**Exercise brief**
Replace "wicker heart wreath" with "woven heart wreath" everywhere in the records below, keeping every other part the same. Leave the pictures out of your answer.

[Stored items]
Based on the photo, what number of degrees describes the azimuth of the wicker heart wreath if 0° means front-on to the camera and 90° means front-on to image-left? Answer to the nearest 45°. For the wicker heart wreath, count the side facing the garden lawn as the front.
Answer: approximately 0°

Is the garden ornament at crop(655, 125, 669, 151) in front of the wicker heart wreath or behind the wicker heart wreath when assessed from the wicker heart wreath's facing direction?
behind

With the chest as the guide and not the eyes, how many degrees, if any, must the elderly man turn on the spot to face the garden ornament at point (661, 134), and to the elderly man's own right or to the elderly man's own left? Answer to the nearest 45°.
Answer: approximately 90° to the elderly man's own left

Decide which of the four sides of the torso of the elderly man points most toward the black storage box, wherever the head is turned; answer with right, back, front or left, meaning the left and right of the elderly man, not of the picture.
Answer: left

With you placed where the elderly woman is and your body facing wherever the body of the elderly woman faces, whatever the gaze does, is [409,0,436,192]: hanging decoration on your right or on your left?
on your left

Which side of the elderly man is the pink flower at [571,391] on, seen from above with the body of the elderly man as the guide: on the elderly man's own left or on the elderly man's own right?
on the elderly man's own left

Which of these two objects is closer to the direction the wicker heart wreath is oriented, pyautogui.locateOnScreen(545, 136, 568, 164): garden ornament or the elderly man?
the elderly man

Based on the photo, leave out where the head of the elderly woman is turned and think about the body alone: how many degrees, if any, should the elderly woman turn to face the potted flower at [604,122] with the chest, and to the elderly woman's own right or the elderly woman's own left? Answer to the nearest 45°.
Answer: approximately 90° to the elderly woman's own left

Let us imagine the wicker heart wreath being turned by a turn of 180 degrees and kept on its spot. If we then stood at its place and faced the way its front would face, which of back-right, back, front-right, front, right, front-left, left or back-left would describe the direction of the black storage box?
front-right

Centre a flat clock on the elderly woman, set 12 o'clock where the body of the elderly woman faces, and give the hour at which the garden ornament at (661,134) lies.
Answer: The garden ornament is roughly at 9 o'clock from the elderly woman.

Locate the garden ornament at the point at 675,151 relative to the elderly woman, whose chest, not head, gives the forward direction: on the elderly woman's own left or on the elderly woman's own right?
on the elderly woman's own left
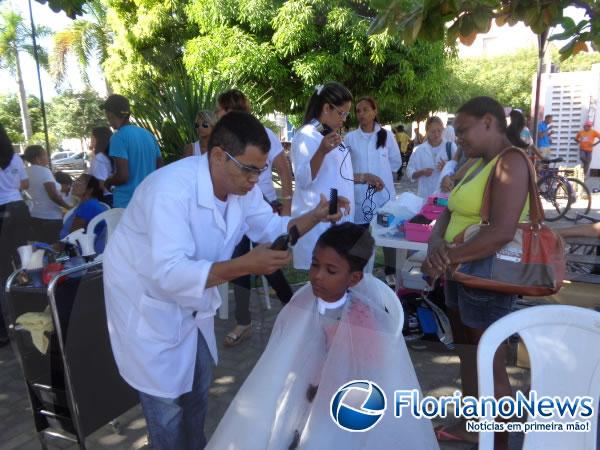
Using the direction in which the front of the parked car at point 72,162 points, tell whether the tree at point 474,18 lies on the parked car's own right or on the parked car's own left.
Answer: on the parked car's own left

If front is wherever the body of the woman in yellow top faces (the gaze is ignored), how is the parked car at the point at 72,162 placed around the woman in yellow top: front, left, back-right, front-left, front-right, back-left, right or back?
front-right

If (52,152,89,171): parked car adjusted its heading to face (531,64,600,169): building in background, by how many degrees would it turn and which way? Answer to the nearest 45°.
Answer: approximately 135° to its left

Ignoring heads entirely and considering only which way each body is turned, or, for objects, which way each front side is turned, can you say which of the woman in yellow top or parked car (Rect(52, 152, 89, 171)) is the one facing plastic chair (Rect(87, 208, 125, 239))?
the woman in yellow top

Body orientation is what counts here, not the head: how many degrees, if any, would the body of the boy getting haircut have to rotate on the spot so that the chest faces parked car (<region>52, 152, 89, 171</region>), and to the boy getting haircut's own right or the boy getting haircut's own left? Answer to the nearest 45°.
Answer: approximately 90° to the boy getting haircut's own right

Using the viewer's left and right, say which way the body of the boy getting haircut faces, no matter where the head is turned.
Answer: facing the viewer and to the left of the viewer

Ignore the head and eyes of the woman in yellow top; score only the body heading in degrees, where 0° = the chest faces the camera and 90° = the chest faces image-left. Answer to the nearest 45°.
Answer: approximately 90°

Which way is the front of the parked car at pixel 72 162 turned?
to the viewer's left

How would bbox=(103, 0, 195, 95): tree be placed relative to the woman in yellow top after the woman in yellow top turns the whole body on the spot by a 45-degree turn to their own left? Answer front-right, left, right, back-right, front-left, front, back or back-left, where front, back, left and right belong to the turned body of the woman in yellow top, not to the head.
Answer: right

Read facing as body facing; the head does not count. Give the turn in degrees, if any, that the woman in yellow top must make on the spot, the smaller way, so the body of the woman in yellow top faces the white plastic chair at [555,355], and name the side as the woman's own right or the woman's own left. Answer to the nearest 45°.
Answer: approximately 135° to the woman's own left

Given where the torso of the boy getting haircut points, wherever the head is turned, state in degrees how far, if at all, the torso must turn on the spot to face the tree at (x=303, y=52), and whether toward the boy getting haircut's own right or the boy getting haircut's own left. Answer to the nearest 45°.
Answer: approximately 135° to the boy getting haircut's own right
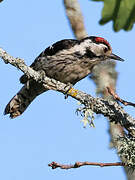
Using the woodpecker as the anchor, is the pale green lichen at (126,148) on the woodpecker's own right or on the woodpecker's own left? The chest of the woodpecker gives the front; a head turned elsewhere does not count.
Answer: on the woodpecker's own left

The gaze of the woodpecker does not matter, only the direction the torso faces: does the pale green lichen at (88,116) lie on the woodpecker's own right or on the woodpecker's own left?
on the woodpecker's own right

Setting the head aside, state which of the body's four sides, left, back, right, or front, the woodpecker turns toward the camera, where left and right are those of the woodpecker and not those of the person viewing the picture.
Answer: right
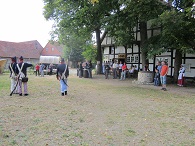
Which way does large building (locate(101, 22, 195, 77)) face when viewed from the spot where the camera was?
facing the viewer and to the left of the viewer

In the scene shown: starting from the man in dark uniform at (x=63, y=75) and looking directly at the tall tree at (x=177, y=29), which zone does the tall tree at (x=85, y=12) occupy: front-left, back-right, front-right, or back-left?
front-left

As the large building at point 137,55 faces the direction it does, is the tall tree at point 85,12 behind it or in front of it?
in front
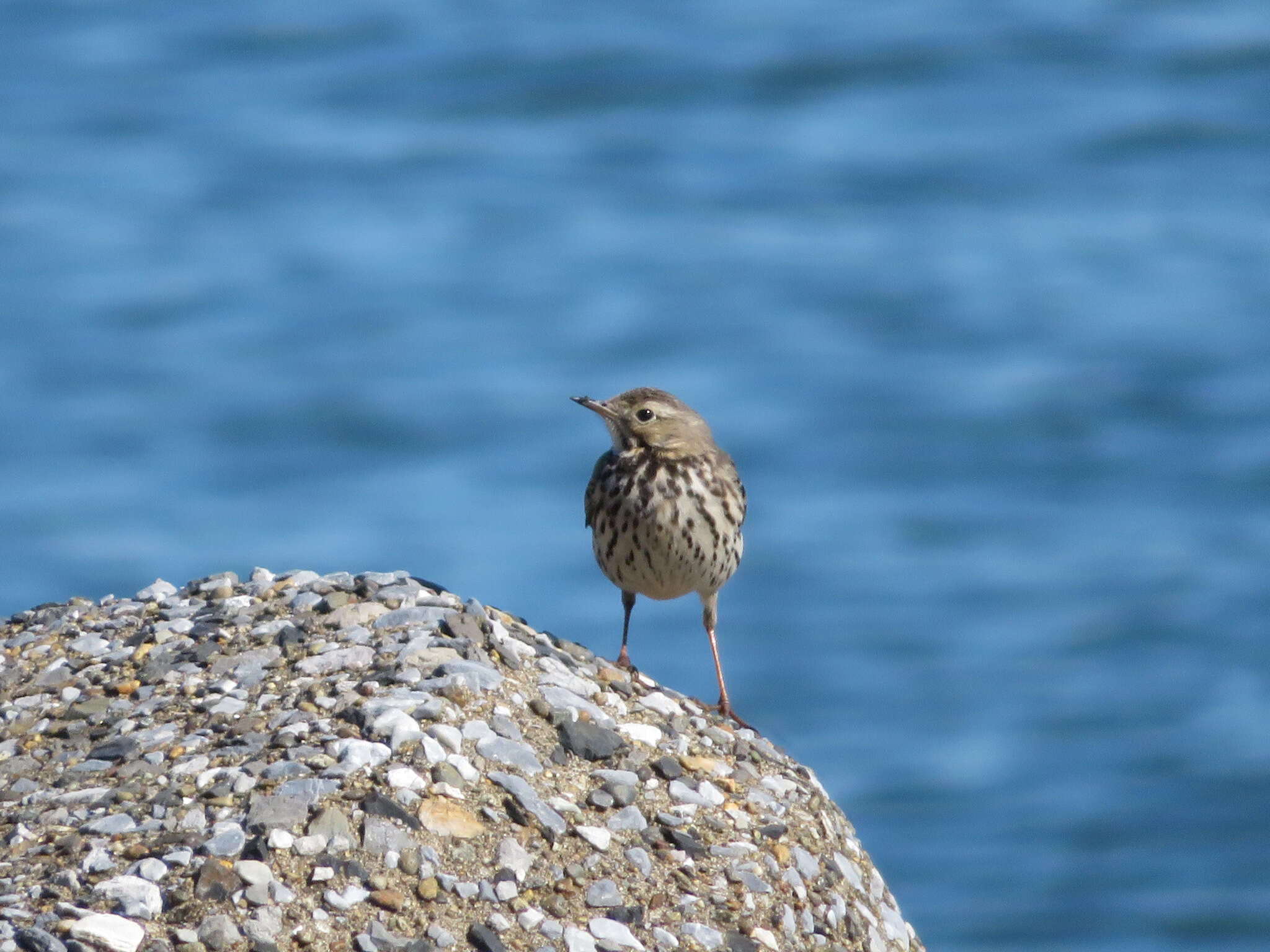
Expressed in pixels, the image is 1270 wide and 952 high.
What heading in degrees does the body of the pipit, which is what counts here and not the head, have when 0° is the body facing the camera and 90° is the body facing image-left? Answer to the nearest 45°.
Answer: approximately 0°
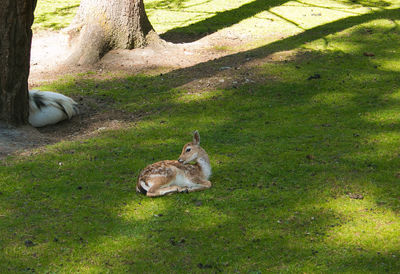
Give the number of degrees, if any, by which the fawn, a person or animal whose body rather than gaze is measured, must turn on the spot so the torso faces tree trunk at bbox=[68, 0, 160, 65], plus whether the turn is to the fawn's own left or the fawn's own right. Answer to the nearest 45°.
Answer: approximately 90° to the fawn's own left

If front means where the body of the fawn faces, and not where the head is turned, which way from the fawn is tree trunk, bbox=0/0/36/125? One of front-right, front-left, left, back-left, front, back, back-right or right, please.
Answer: back-left

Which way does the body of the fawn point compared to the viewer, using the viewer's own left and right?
facing to the right of the viewer

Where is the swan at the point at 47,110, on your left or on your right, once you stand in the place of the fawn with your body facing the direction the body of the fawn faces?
on your left

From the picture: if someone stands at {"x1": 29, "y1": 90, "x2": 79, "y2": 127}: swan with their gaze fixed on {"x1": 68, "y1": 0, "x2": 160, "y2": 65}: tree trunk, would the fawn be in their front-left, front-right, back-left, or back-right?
back-right
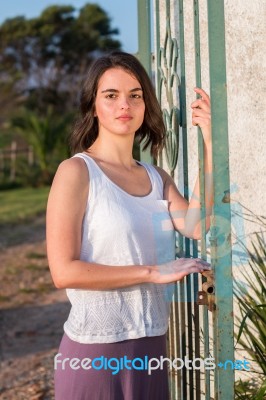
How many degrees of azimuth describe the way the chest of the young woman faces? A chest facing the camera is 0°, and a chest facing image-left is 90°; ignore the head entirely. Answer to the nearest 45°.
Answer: approximately 315°

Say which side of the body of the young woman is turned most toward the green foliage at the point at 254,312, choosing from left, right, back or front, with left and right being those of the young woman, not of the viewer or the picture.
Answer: left

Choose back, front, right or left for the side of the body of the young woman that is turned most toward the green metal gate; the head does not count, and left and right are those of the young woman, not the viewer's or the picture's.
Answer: left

**Result of this exercise**
Based on the photo, what number of degrees describes the azimuth of the woven heart wreath if 0° means front-on to the camera and 90° means front-on to image-left? Answer to the nearest 45°. For the woven heart wreath, count the side facing the garden lawn as the front.
Answer: approximately 0°

Is the garden ornament at crop(655, 125, 669, 151) in front of the woven heart wreath or behind the woven heart wreath when assessed from the woven heart wreath's facing direction?
behind

With the chest as the guide and not the eyes, how many degrees, if any, must the elderly man turn on the spot to face the garden ornament at point (661, 134), and to the elderly man's own right or to the elderly man's own left? Answer to the nearest 45°.
Answer: approximately 90° to the elderly man's own left

Decide which of the four sides of the torso of the elderly man points most toward the black storage box, wherever the head is turned; answer with right, back, front or left, meaning the left and right of the elderly man, not of the picture.
Answer: left

With you placed where the elderly woman is and your body facing wherever the body of the elderly woman faces, whatever the gaze does, is [409,0,436,192]: hanging decoration on your right or on your left?
on your left

Which side of the elderly man is the pink flower at [571,391] on, seen from above with the body of the elderly man as the guide: on the elderly man's own left or on the elderly man's own right?
on the elderly man's own left

Which of these two objects is closer to the direction the woven heart wreath is oriented, pyautogui.locateOnScreen(545, 136, 568, 164): garden ornament or the elderly man?
the elderly man

Based on the photo, leave out where the head of the elderly woman is turned and think about the body alone: how many degrees, if any, should the elderly woman turn to face the potted flower at [604,122] with the chest, and to the elderly woman's own right or the elderly woman's own left? Answer to the nearest 45°.
Answer: approximately 90° to the elderly woman's own left

Let us imagine the woven heart wreath being turned by a turn of 180 degrees and kept on its spot. If we then stood at its place and faced the way its front would face, which of back-right, back, front-right, front, right, front-left, left or back-left would describe the direction of the black storage box?
front-right

Centre a flat clock on the elderly woman, set 12 o'clock where the body of the elderly woman faces, and give the hour at which the garden ornament at (661,134) lies.
Answer: The garden ornament is roughly at 9 o'clock from the elderly woman.

Locate the garden ornament at the point at 675,151 relative to the elderly woman, whose chest, not head, gives the forward direction: on the elderly woman's own left or on the elderly woman's own right?
on the elderly woman's own left
Using the direction in which the front of the parked car at point 72,162 points, tell whether the tree at point 474,18 lies on the parked car's own right or on the parked car's own left.
Answer: on the parked car's own left

If front is wherever the body of the woman in yellow top faces (the gaze is ignored), how is the parked car at the point at 72,162 placed around the woman in yellow top: front, left, back-right, front-left, front-right, back-left, right or back?
front-right

If (52,152,89,171): parked car adjusted its heading to face (531,64,600,169): building in background, by how many degrees would it turn and which way? Answer to the nearest 45°.
Answer: approximately 135° to its left

Ignoring heads entirely and considering only which way each body is turned, or, for objects, which way each front side is turned, can you say which of the woman in yellow top or parked car (Rect(52, 152, 89, 171)) is the one facing plastic chair (Rect(87, 208, 125, 239))?
the woman in yellow top

Body orientation is what counts here, not the head: how many degrees, if any, would the body of the boy getting haircut have to rotate on the spot so that the chest faces parked car (<region>52, 152, 89, 171</region>), and to the boy getting haircut's own right or the boy getting haircut's own left? Answer to the nearest 45°.
Answer: approximately 90° to the boy getting haircut's own right

Using the viewer's left and right, say which way the body of the boy getting haircut faces, no matter where the head is turned.
Answer: facing the viewer and to the left of the viewer

Ignore the head and eyes of the woman in yellow top; score only the body heading in degrees, where 0° = the chest faces the camera and 90° = the chest faces image-left. Answer to the nearest 45°.
Answer: approximately 90°

Which way is the front of the parked car at pixel 72 162 turned?
to the viewer's left

How would bbox=(103, 0, 195, 95): tree be placed relative to the woman in yellow top after the woman in yellow top turns the whole body on the spot by a 45-degree turn to their own left? Answer front-right, left, right, back-right, front-left, front, back or back-left, where front, back, left and right belong to the turned body of the woman in yellow top, not to the head.
Answer: right

Read facing as body facing; the head does not count. Give the turn in degrees, if any, that the woman in yellow top must make on the spot, the smaller way, so the body of the woman in yellow top faces the white plastic chair at [555,355], and name the side as the woman's own right or the woman's own left. Answer to the nearest 45°.
Answer: approximately 135° to the woman's own left

Given where the torso of the boy getting haircut points, wherever the head is turned, state in degrees how far, if at all, the torso must turn on the spot to face the tree at (x=303, y=52), and whether toward the boy getting haircut's own right or the boy getting haircut's own left. Answer to the nearest 45°.
Answer: approximately 135° to the boy getting haircut's own right
Using the woodpecker as the anchor, is the pale green lichen at (126,148) on the woodpecker's own right or on the woodpecker's own left? The chest of the woodpecker gives the front; a head turned elsewhere does not count.
Answer: on the woodpecker's own left

The gaze of the woodpecker does not matter, only the direction the torso faces: does the pale green lichen at (88,116) lie on the woodpecker's own right or on the woodpecker's own left?
on the woodpecker's own right

Setting the head aside, state which of the body's four sides, left, back, right, or front, the woodpecker turns toward the camera, where left and right are those of the woodpecker and not those of the person viewing the picture.
Answer: right
Which way does large building (locate(101, 22, 195, 77)) face when viewed from the spot where the camera was?
facing the viewer and to the left of the viewer

In the scene shown: starting from the man in dark uniform at (x=63, y=75) and looking directly at the tall tree at (x=177, y=29), which zone does the tall tree at (x=85, y=12) occupy: front-left, back-right, front-right, or back-left?
front-left

As the large building at point 137,55 faces the direction it does, is the tall tree at point 85,12 behind it or in front of it?
in front
Expressed in pixels, the image is 1270 wide and 952 high.
What heading in degrees does the body of the pipit, which is what counts here and not the head, have when 0° is the body facing the camera and 90° is the body facing image-left? Answer to the nearest 45°.
Answer: approximately 0°
Give the number of degrees, if any, by which the fawn, a person or animal whose body rather than gaze is measured, must turn on the spot so the torso faces tree trunk at bbox=[68, 0, 160, 65], plus whether the turn is to the fawn's own left or the fawn's own right. Answer to the nearest 45°.
Answer: approximately 90° to the fawn's own left

If front means where the body of the fawn faces, and not where the head is turned, which way from the fawn is tree trunk, bbox=0/0/36/125? One of front-right, front-left, left, back-left, front, back, back-right or right, please.
Answer: back-left

Which way does the body of the fawn point compared to the viewer, using the viewer's own left and right?
facing to the right of the viewer

Where is the swan at the point at 47,110, on your left or on your right, once you stand in the place of the fawn with your body facing the direction the body of the fawn faces?
on your left

From the picture: if someone stands at {"x1": 29, "y1": 90, "x2": 79, "y2": 127}: swan with their gaze fixed on {"x1": 68, "y1": 0, "x2": 160, "y2": 65}: tree trunk, would the fawn be in their front-left, front-right, back-left, or back-right?
back-right
How many degrees of azimuth describe the way the chest of the young woman faces? A chest facing the camera is 0°, and a chest facing image-left is 90°; ignore the head entirely. Answer to the nearest 45°.
Answer: approximately 315°

Say which side of the body of the young woman is turned most toward the green foliage at the point at 254,312, choosing from left, right, back or front, with left and right being those of the young woman, not of the viewer or the picture.
Answer: left

Choose back, front, right or left for the side of the body of the young woman that is turned most toward the green metal gate; the head does not count, and left and right are those of the young woman, not the viewer's or the picture's.
Answer: left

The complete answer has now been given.